- WORK ITEM: If a line in the records below holds the string "anchor", count it; give only the total.

§

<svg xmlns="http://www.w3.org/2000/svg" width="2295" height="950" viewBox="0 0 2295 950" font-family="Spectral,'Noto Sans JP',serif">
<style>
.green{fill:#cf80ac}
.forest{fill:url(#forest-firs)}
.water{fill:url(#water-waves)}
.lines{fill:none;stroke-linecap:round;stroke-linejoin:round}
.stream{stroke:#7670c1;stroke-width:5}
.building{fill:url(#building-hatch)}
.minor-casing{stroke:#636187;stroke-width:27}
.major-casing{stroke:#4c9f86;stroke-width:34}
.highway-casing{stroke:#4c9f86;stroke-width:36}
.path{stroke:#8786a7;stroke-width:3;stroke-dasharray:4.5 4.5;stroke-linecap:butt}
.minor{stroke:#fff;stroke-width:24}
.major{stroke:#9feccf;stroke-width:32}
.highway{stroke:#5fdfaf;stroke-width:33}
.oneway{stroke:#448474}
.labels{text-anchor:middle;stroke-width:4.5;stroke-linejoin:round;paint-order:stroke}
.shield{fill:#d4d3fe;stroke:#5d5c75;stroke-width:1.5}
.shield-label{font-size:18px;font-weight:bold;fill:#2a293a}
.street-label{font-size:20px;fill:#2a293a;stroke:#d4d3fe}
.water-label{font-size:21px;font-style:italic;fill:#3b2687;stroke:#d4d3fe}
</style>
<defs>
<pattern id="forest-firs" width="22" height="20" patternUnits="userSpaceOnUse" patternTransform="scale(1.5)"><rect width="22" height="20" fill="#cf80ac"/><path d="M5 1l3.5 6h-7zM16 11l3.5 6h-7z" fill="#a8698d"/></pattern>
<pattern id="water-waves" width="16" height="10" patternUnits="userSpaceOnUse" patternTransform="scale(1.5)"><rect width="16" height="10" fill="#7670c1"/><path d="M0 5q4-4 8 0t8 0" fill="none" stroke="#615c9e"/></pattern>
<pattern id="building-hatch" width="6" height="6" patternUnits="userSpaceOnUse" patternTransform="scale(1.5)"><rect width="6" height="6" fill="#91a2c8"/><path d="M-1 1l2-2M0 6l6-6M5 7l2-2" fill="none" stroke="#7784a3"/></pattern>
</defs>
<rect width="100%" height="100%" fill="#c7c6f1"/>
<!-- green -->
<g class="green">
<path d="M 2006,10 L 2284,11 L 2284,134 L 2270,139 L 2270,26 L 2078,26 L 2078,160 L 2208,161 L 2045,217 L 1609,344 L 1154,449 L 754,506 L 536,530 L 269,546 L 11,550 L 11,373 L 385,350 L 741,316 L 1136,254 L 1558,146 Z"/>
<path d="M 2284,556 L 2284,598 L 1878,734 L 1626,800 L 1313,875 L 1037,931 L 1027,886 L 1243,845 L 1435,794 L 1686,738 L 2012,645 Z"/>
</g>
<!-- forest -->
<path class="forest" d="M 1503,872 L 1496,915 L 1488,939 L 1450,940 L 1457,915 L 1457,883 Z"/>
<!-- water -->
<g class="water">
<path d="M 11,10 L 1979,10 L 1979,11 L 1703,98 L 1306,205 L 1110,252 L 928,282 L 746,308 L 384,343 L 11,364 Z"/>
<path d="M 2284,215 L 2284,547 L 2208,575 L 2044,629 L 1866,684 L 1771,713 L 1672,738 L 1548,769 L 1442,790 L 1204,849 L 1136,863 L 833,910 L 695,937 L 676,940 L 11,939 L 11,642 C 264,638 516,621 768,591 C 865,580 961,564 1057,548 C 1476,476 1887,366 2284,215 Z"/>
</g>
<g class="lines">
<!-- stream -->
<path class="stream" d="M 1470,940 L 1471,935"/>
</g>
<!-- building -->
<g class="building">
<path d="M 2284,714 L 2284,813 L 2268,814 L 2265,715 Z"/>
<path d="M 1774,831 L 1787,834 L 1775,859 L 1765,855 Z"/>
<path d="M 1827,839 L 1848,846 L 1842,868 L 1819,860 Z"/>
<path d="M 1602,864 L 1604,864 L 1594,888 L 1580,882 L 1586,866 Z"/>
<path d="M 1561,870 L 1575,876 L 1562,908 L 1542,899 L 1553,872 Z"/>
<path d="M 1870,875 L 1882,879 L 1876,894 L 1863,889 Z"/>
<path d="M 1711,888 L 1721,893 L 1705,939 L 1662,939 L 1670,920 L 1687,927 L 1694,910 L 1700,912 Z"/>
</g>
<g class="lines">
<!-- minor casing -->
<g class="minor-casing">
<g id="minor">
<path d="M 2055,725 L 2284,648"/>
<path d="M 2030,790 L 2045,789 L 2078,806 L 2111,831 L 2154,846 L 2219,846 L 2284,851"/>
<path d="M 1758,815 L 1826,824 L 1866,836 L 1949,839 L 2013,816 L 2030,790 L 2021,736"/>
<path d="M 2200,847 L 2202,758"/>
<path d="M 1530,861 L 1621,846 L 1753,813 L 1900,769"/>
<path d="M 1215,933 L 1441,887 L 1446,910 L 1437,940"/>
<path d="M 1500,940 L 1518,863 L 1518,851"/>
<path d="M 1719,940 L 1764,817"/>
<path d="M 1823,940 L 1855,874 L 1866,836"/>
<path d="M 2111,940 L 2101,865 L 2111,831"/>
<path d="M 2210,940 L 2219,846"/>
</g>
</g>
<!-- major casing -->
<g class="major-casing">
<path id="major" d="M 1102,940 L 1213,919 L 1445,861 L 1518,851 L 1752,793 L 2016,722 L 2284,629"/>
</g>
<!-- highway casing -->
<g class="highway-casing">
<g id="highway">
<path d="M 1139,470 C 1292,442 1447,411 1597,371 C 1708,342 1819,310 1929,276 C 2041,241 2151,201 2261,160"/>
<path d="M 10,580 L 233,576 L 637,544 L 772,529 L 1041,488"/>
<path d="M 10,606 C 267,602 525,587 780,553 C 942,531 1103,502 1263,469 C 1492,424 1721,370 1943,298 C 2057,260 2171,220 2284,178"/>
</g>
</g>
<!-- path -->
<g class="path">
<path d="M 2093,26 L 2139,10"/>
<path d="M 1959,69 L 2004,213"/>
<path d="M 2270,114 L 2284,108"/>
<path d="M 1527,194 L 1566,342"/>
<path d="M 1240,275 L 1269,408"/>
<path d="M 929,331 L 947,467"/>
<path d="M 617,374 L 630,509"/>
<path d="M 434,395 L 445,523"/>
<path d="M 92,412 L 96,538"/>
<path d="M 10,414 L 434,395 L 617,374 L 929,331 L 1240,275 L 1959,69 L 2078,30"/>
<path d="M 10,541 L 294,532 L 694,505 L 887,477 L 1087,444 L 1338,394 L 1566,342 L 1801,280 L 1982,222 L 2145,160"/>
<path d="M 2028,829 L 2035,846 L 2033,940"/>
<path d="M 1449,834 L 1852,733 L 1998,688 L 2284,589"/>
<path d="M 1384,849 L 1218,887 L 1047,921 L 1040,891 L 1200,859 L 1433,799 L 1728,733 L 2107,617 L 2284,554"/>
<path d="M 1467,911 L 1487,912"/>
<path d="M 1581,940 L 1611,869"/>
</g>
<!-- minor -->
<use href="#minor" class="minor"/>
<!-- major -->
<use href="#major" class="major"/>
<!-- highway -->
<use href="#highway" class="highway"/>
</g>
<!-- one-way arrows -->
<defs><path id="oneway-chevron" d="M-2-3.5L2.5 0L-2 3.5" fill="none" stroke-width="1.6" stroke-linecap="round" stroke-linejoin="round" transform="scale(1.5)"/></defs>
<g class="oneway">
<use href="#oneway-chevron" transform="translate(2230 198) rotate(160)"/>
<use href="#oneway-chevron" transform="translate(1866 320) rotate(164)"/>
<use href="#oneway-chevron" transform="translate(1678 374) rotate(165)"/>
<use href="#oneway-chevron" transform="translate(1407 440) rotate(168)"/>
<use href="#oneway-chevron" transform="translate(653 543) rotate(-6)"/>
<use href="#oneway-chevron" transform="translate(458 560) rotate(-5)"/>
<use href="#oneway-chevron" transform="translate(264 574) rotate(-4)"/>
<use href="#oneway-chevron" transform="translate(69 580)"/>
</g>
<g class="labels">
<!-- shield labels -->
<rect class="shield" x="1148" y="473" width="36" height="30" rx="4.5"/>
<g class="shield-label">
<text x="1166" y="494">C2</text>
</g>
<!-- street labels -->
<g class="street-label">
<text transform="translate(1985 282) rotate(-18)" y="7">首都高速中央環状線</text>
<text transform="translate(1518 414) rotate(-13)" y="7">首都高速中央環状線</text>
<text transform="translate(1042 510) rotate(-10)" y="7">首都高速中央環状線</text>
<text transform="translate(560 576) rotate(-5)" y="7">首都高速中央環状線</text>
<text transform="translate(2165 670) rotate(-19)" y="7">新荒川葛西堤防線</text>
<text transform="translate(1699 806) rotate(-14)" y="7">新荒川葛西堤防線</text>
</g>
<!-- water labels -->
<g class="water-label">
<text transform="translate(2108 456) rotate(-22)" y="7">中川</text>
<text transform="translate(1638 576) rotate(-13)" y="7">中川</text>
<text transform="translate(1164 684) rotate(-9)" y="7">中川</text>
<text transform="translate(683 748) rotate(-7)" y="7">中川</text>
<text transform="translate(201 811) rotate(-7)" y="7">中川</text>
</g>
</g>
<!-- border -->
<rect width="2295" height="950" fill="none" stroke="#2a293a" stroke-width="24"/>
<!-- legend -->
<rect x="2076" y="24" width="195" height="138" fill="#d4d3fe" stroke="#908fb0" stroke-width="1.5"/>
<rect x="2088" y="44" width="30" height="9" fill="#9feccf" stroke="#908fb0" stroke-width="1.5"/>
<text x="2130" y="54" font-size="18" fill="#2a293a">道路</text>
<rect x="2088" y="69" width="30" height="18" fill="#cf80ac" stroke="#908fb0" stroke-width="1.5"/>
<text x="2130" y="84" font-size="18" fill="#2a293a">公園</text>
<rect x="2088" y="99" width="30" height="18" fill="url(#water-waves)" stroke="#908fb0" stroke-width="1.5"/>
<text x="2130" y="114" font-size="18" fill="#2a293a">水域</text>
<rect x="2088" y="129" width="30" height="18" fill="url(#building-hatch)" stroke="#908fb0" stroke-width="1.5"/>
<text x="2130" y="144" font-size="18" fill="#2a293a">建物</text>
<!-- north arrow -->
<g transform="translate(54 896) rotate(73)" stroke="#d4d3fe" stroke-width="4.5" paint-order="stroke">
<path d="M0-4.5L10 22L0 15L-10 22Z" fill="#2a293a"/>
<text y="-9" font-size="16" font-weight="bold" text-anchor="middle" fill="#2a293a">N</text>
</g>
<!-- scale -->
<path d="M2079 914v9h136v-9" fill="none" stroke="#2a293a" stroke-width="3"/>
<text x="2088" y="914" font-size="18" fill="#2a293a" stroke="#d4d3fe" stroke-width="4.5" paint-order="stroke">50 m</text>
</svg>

§

- TASK RESPONSE: 2